In the listing below, find the line that contains "X-40500Y26000I2000J-0D01*" and the line that contains "X30000Y1006000D02*". Quote both and every line between them, exactly, and nothing more.
** Opening MATERIAL SHOWN block **
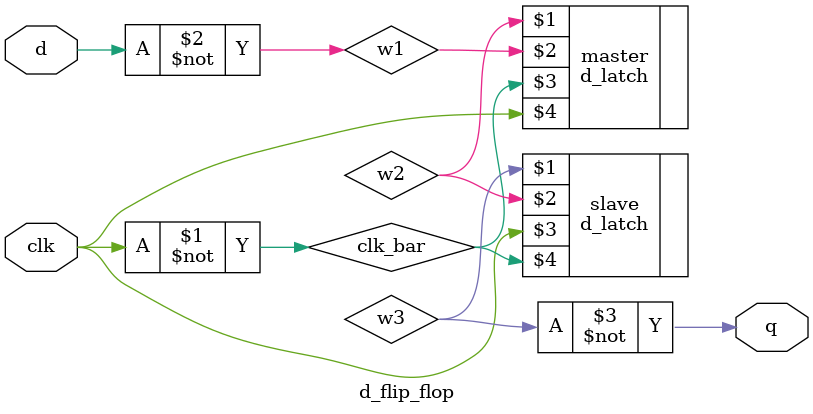
<source format=v>
`include "../src/d_latch.v"

module d_flip_flop (output q, input d, input clk);
    wire w1, w2, w3, clk_bar;

    // create inverted clk
    not (clk_bar, clk);

    // input not gate
    not (w1, d);

    d_latch master(w2, w1, clk_bar, clk);
    d_latch slave(w3, w2, clk, clk_bar);

    // output not gate
    not (q, w3);
endmodule
</source>
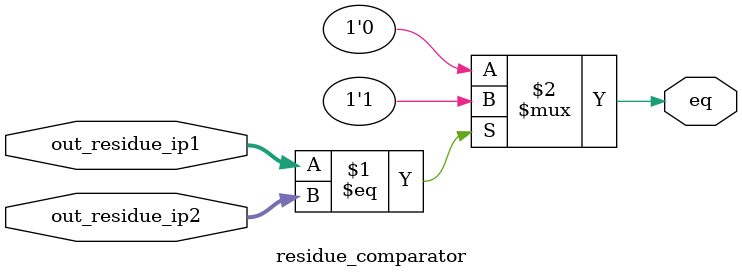
<source format=v>
module residue_comparator(
input 	[15:0]	out_residue_ip1,
input 	[15:0]	out_residue_ip2,
output			eq
);


assign eq = (out_residue_ip1 == out_residue_ip2) ? 1'b1 : 1'b0;

endmodule

</source>
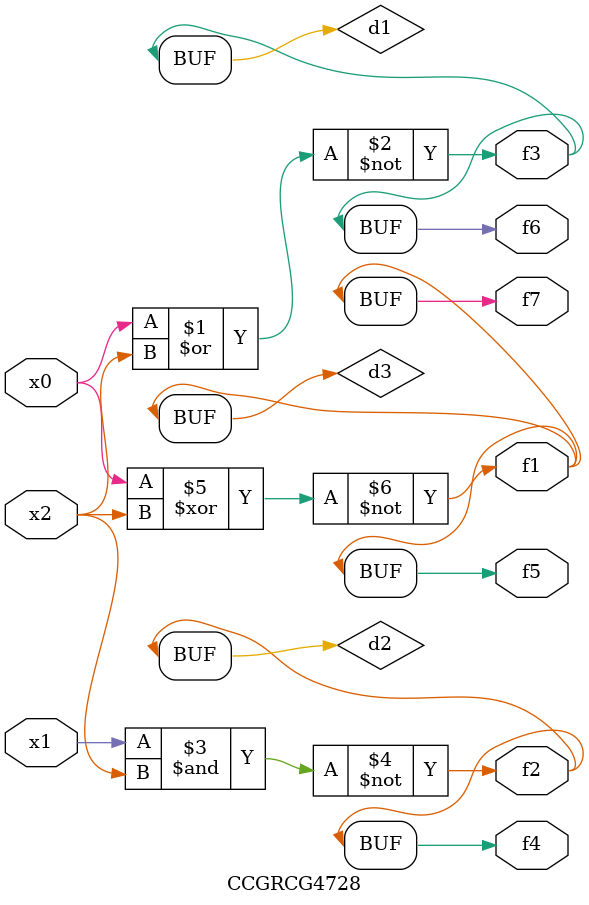
<source format=v>
module CCGRCG4728(
	input x0, x1, x2,
	output f1, f2, f3, f4, f5, f6, f7
);

	wire d1, d2, d3;

	nor (d1, x0, x2);
	nand (d2, x1, x2);
	xnor (d3, x0, x2);
	assign f1 = d3;
	assign f2 = d2;
	assign f3 = d1;
	assign f4 = d2;
	assign f5 = d3;
	assign f6 = d1;
	assign f7 = d3;
endmodule

</source>
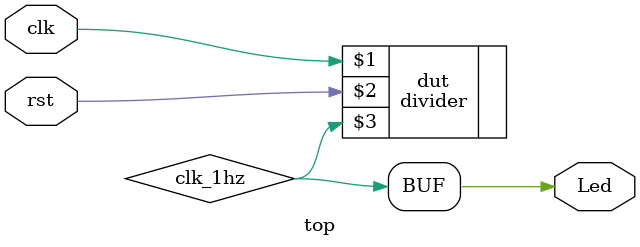
<source format=v>
module top(
    clk,
    rst,
    Led
);

input wire clk, rst;
output wire Led;

wire clk_1hz;

divider dut(clk, rst, clk_1hz);

assign Led = clk_1hz;

endmodule
</source>
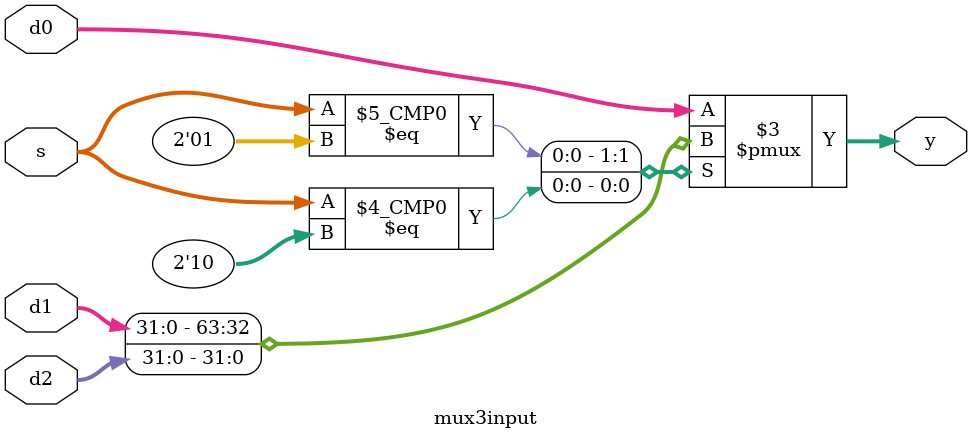
<source format=sv>
module mux3input(

    input logic [1:0] s, //select pin
    input logic [31:0] d0,
    input logic [31:0] d1,
    input logic [31:0] d2,

    output logic [31:0] y


);

always_comb begin

    case(s)
        2'b00: y = d0;
        2'b01: y = d1;
        2'b10:  y = d2;
        default: y = d0;
    endcase

end

endmodule

</source>
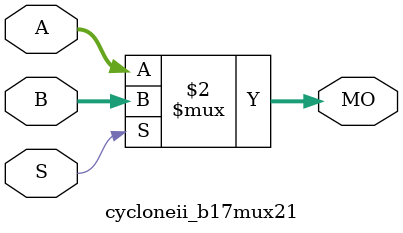
<source format=v>
module cycloneii_b17mux21 (MO, A, B, S);
   input [16:0] A, B;
   input 	S;
   output [16:0] MO; 
   assign MO = (S == 1) ? B : A; 
endmodule
</source>
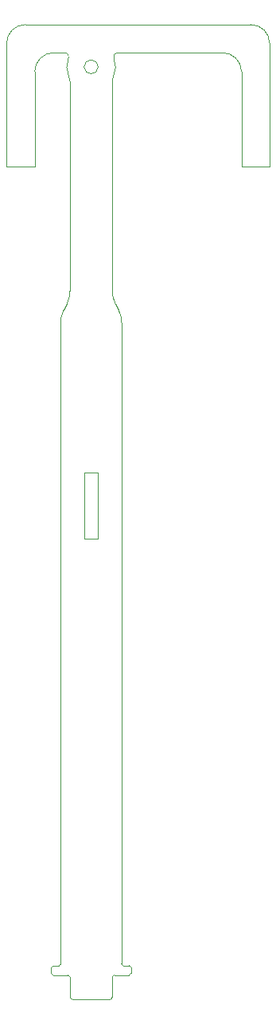
<source format=gbr>
G04*
G04 #@! TF.GenerationSoftware,Altium Limited,Altium Designer,25.1.2 (22)*
G04*
G04 Layer_Color=15441517*
%FSLAX44Y44*%
%MOMM*%
G71*
G04*
G04 #@! TF.SameCoordinates,C917C2C7-DC1F-4EFE-91AA-FEAD6B98D190*
G04*
G04*
G04 #@! TF.FilePolarity,Positive*
G04*
G01*
G75*
%ADD29C,0.0010*%
D29*
X0Y983500D02*
G03*
X7500Y991000I0J7500D01*
G01*
D02*
G03*
X0Y998500I-7500J0D01*
G01*
D02*
G03*
X-7500Y991000I0J-7500D01*
G01*
D02*
G03*
X0Y983500I7500J0D01*
G01*
X-70000Y1036000D02*
G03*
X-90000Y1016001I-1J-20000D01*
G01*
X190000Y1016001D02*
G03*
X170000Y1036000I-20000J0D01*
G01*
X160000Y986000D02*
G03*
X140000Y1006000I-19999J0D01*
G01*
X27553Y1006000D02*
G03*
X24073Y1000823I0J-3758D01*
G01*
X23472Y979817D02*
G03*
X24073Y1000823I-23471J11183D01*
G01*
X23472Y979817D02*
G03*
X22512Y976000I9027J-4301D01*
G01*
X22500Y753082D02*
G03*
X25667Y739666I30001J0D01*
G01*
X32500Y718920D02*
G03*
X29333Y732335I-29994J0D01*
G01*
X32500Y38000D02*
G03*
X34500Y36000I1999J0D01*
G01*
X42500Y34000D02*
G03*
X40500Y36000I-2000J0D01*
G01*
Y26000D02*
G03*
X42500Y28000I0J2000D01*
G01*
X24500Y26000D02*
G03*
X22500Y24000I-0J-2000D01*
G01*
X19500Y-0D02*
G03*
X22500Y3000I0J3000D01*
G01*
X-22500D02*
G03*
X-19500Y-0I3000J0D01*
G01*
X-22500Y24000D02*
G03*
X-24500Y26000I-1999J0D01*
G01*
X-42500Y28000D02*
G03*
X-40500Y26000I2000J-0D01*
G01*
X-40500Y36000D02*
G03*
X-42500Y34000I-0J-2000D01*
G01*
X-34500Y36000D02*
G03*
X-32500Y37999I0J1999D01*
G01*
X-29333Y732335D02*
G03*
X-32500Y718918I26831J-13416D01*
G01*
X-25667Y739666D02*
G03*
X-22500Y753082I-26829J13415D01*
G01*
X-22512Y976000D02*
G03*
X-23472Y979817I-9980J-482D01*
G01*
X-24073Y1000823D02*
G03*
X-23472Y979817I24073J-9822D01*
G01*
X-24074Y1000823D02*
G03*
X-27553Y1006000I-3479J1420D01*
G01*
X-40000Y1006000D02*
G03*
X-60000Y986000I-0J-20000D01*
G01*
X-7000Y490000D02*
Y560000D01*
X7000D01*
Y490000D02*
Y560000D01*
X-7000Y490000D02*
X7000D01*
X-90000Y885002D02*
Y1016001D01*
X-70000Y1036000D02*
X-30000D01*
X30000Y1036000D01*
X170000Y1036000D01*
X190000Y884997D02*
X190000Y1016001D01*
X160000Y884998D02*
X190000Y884997D01*
X160000Y884998D02*
Y986000D01*
X30000Y1006000D02*
X140000Y1006000D01*
X27553Y1006000D02*
X30000D01*
X22500Y975516D02*
X22512Y976000D01*
X22500Y753082D02*
Y975516D01*
X25667Y739666D02*
X29333Y732335D01*
X32500Y620000D02*
Y718920D01*
Y620000D02*
X32500Y45000D01*
Y38000D02*
Y45000D01*
X34500Y36000D02*
X40500Y36000D01*
X42500Y34000D02*
X42500Y28000D01*
X24500Y26000D02*
X40500Y26000D01*
X22500Y3000D02*
X22500Y24000D01*
X-19500Y-0D02*
X19500D01*
X-22500Y3000D02*
Y24000D01*
X-40500Y26000D02*
X-24500Y26000D01*
X-42500Y34000D02*
X-42500Y28000D01*
X-40500Y36000D02*
X-34500Y36000D01*
X-32500Y37999D02*
Y45000D01*
X-32500Y620000D01*
Y718918D01*
X-29333Y732335D02*
X-25667Y739666D01*
X-22500Y753082D02*
X-22500Y975516D01*
X-22512Y976000D02*
X-22500Y975516D01*
X-30000Y1006000D02*
X-27553D01*
X-40000Y1006000D02*
X-30000Y1006000D01*
X-60000Y884997D02*
X-60000Y986000D01*
X-90000Y885002D02*
X-60000Y884997D01*
M02*

</source>
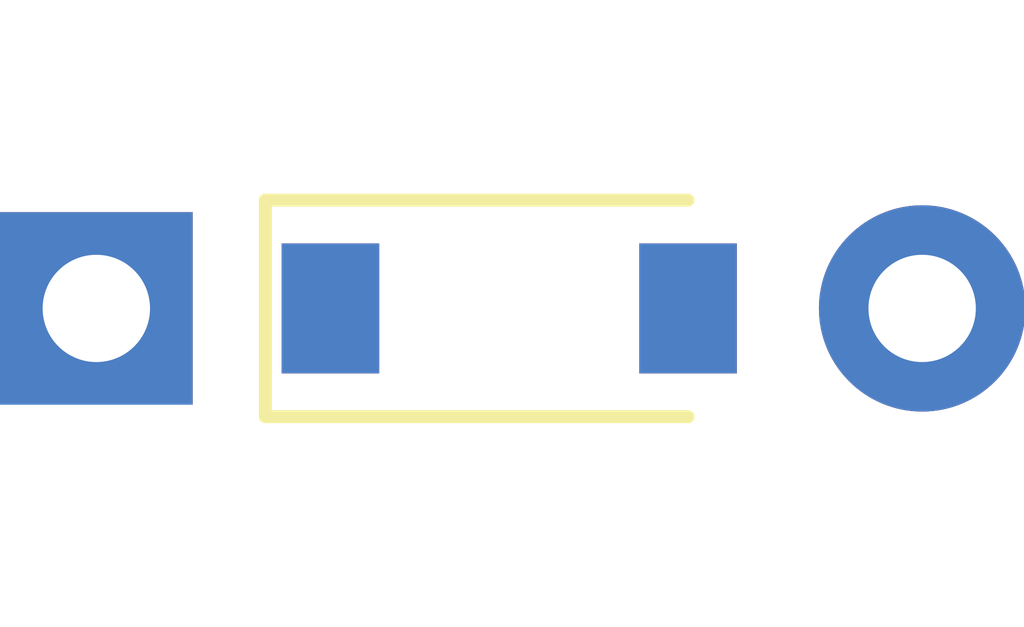
<source format=kicad_pcb>

            
(kicad_pcb (version 20211014) (generator pcbnew)

  (general
    (thickness 1.6)
  )

  (paper "A3")
  (title_block
    (title "pcb")
    (rev "v1.0.0")
    (company "Unknown")
  )

  (layers
    (0 "F.Cu" signal)
    (31 "B.Cu" signal)
    (32 "B.Adhes" user "B.Adhesive")
    (33 "F.Adhes" user "F.Adhesive")
    (34 "B.Paste" user)
    (35 "F.Paste" user)
    (36 "B.SilkS" user "B.Silkscreen")
    (37 "F.SilkS" user "F.Silkscreen")
    (38 "B.Mask" user)
    (39 "F.Mask" user)
    (40 "Dwgs.User" user "User.Drawings")
    (41 "Cmts.User" user "User.Comments")
    (42 "Eco1.User" user "User.Eco1")
    (43 "Eco2.User" user "User.Eco2")
    (44 "Edge.Cuts" user)
    (45 "Margin" user)
    (46 "B.CrtYd" user "B.Courtyard")
    (47 "F.CrtYd" user "F.Courtyard")
    (48 "B.Fab" user)
    (49 "F.Fab" user)
  )

  (setup
    (last_trace_width 0.25)
    (trace_clearance 0.2)
    (zone_clearance 0.508)
    (zone_45_only no)
    (trace_min 0.2)
    (via_size 0.8)
    (via_drill 0.4)
    (via_min_size 0.4)
    (via_min_drill 0.3)
    (uvia_size 0.3)
    (uvia_drill 0.1)
    (uvias_allowed no)
    (uvia_min_size 0.2)
    (uvia_min_drill 0.1)
    (edge_width 0.05)
    (segment_width 0.2)
    (pcb_text_width 0.3)
    (pcb_text_size 1.5 1.5)
    (mod_edge_width 0.12)
    (mod_text_size 1 1)
    (mod_text_width 0.15)
    (pad_size 1.524 1.524)
    (pad_drill 0.762)
    (pad_to_mask_clearance 0.05)
    (aux_axis_origin 0 0)
    (visible_elements FFFFFF7F)
    (pcbplotparams
      (layerselection 0x00010fc_ffffffff)
      (disableapertmacros false)
      (usegerberextensions false)
      (usegerberattributes true)
      (usegerberadvancedattributes true)
      (creategerberjobfile true)
      (svguseinch false)
      (svgprecision 6)
      (excludeedgelayer true)
      (plotframeref false)
      (viasonmask false)
      (mode 1)
      (useauxorigin false)
      (hpglpennumber 1)
      (hpglpenspeed 20)
      (hpglpendiameter 15.000000)
      (dxfpolygonmode true)
      (dxfimperialunits true)
      (dxfusepcbnewfont true)
      (psnegative false)
      (psa4output false)
      (plotreference true)
      (plotvalue true)
      (plotinvisibletext false)
      (sketchpadsonfab false)
      (subtractmaskfromsilk false)
      (outputformat 1)
      (mirror false)
      (drillshape 1)
      (scaleselection 1)
      (outputdirectory "")
    )
  )

            (net 0 "")
(net 1 "from")
(net 2 "to")
            
  (net_class Default "This is the default net class."
    (clearance 0.2)
    (trace_width 0.25)
    (via_dia 0.8)
    (via_drill 0.4)
    (uvia_dia 0.3)
    (uvia_drill 0.1)
    (add_net "")
(add_net "from")
(add_net "to")
  )

            
  (net_class Power "This is the power net class."
    (clearance 0.2)
    (trace_width 0.5)
    (via_dia 0.8)
    (via_drill 0.4)
    (uvia_dia 0.3)
    (uvia_drill 0.1)
    
  )

            
            
            (footprint "Diode_SMD:D_SOD-123" (layer "F.Cu") (at 0 0 0))
            
            
            
)

        
</source>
** Closing MATERIAL SHOWN block **
RESULT OF THIS EXERCISE =>
X-40500Y26000I2000J-0D01*
G01*
X-40500Y36000D02*
G03*
X-42500Y34000I-0J-2000D01*
G01*
X-34500Y36000D02*
G03*
X-32500Y37999I0J1999D01*
G01*
X-29333Y732335D02*
G03*
X-32500Y718918I26831J-13416D01*
G01*
X-25667Y739666D02*
G03*
X-22500Y753082I-26829J13415D01*
G01*
X-22512Y976000D02*
G03*
X-23472Y979817I-9980J-482D01*
G01*
X-24073Y1000823D02*
G03*
X-23472Y979817I24073J-9822D01*
G01*
X-24074Y1000823D02*
G03*
X-27553Y1006000I-3479J1420D01*
G01*
X-40000Y1006000D02*
G03*
X-60000Y986000I-0J-20000D01*
G01*
X-7000Y490000D02*
Y560000D01*
X7000D01*
Y490000D02*
Y560000D01*
X-7000Y490000D02*
X7000D01*
X-90000Y885002D02*
Y1016001D01*
X-70000Y1036000D02*
X-30000D01*
X30000Y1036000D01*
X170000Y1036000D01*
X190000Y884997D02*
X190000Y1016001D01*
X160000Y884998D02*
X190000Y884997D01*
X160000Y884998D02*
Y986000D01*
X30000Y1006000D02*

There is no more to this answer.